(Itemized modification records)
=======

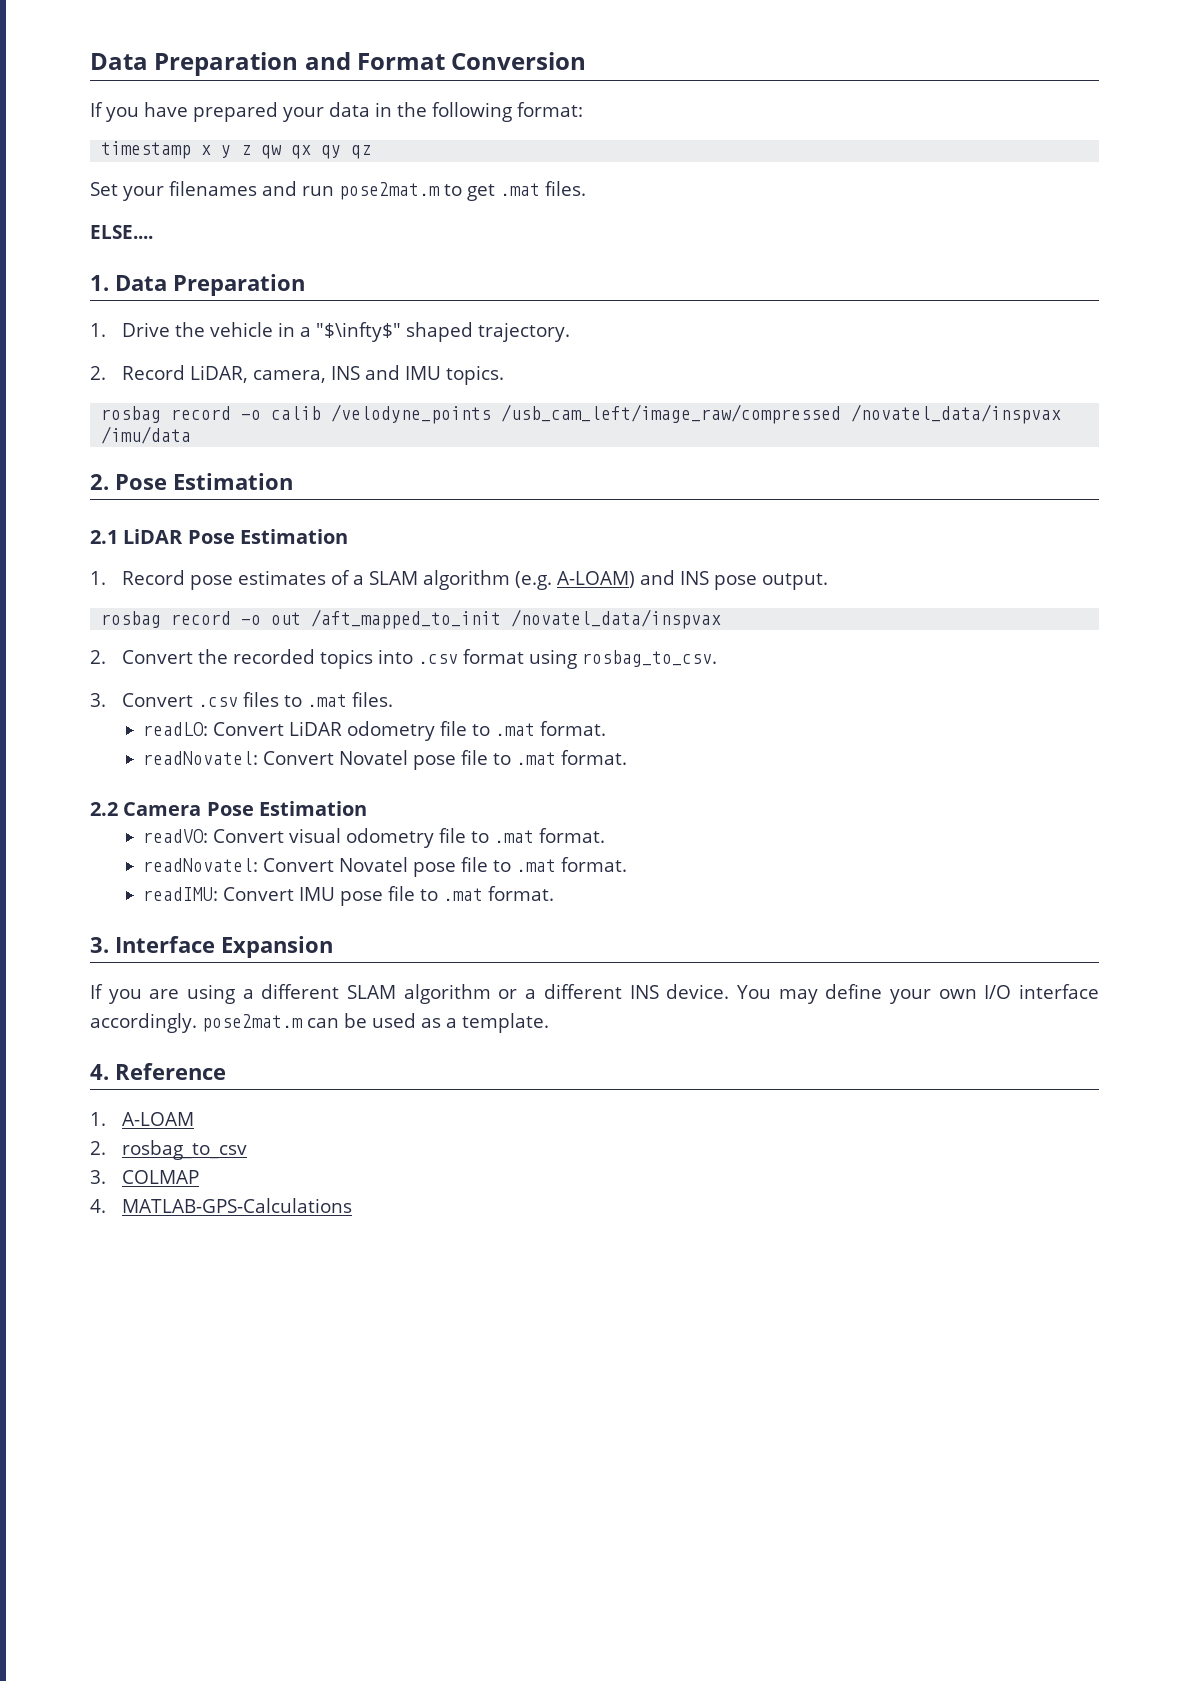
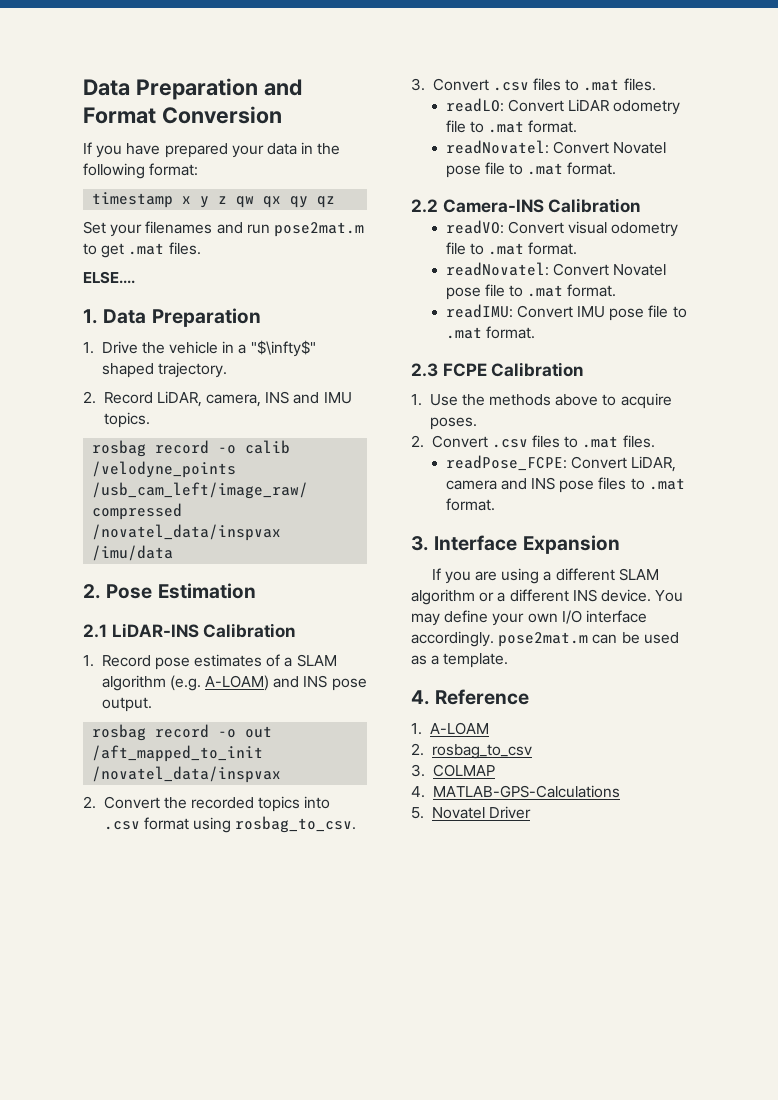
[123,529,349,544] LiDAR Pose Estimation -> [111,623,296,638] LiDAR-INS Calibration
[123,801,368,816] Camera Pose Estimation -> [442,198,641,213] Camera-INS Calibration
(554, 893) none -> [411,362,584,377] [411,393,672,409] [429,417,477,430] [411,435,655,448] [445,455,677,472] [445,477,685,493] [445,498,495,511] // 2.3 FCPE Calibration // 1. Use the methods above to acquire poses. // 2. Convert .csv files to .mat files. // readPose_FCPE: Convert LiDAR, camera and INS pose files to .mat format.
(353, 1205) none -> [411,806,531,819] // 5. Novatel Driver

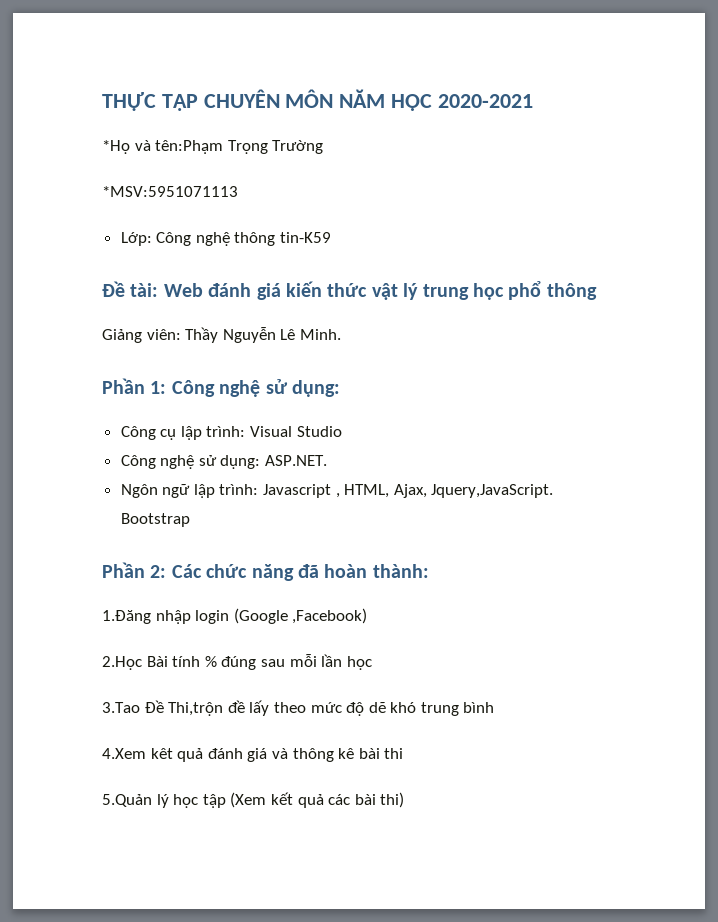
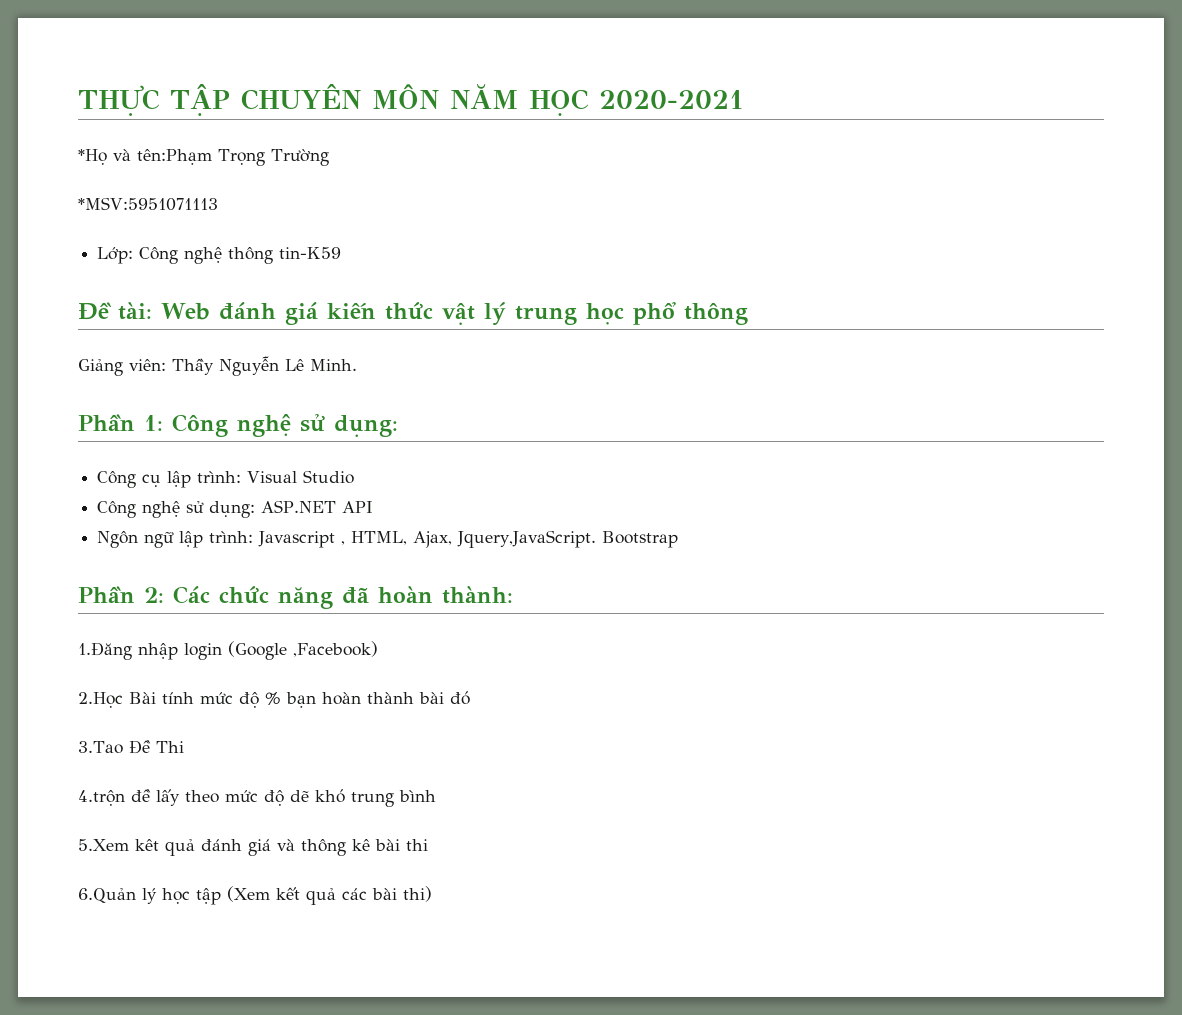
[265,455,328,466] ASP.NET. -> [261,500,374,513] ASP.NET API
[204,654,372,670] % đúng sau mỗi lần học -> [200,691,470,708] mức độ % bạn hoàn thành bài đó
[168,702,224,716] Thi,trộn -> [155,741,184,753] [78,790,125,806] Thi // 4.trộn
[102,748,146,759] 4.Xem -> [78,839,129,851] 5.Xem
[102,794,152,807] 5.Quản -> [78,888,136,903] 6.Quản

=======

* [Exercise details] If a line in the records has the word "none", copy that line.

* [Answer space]
(554, 893) none -> [411,362,584,377] [411,393,672,409] [429,417,477,430] [411,435,655,448] [445,455,677,472] [445,477,685,493] [445,498,495,511] // 2.3 FCPE Calibration // 1. Use the methods above to acquire poses. // 2. Convert .csv files to .mat files. // readPose_FCPE: Convert LiDAR, camera and INS pose files to .mat format.
(353, 1205) none -> [411,806,531,819] // 5. Novatel Driver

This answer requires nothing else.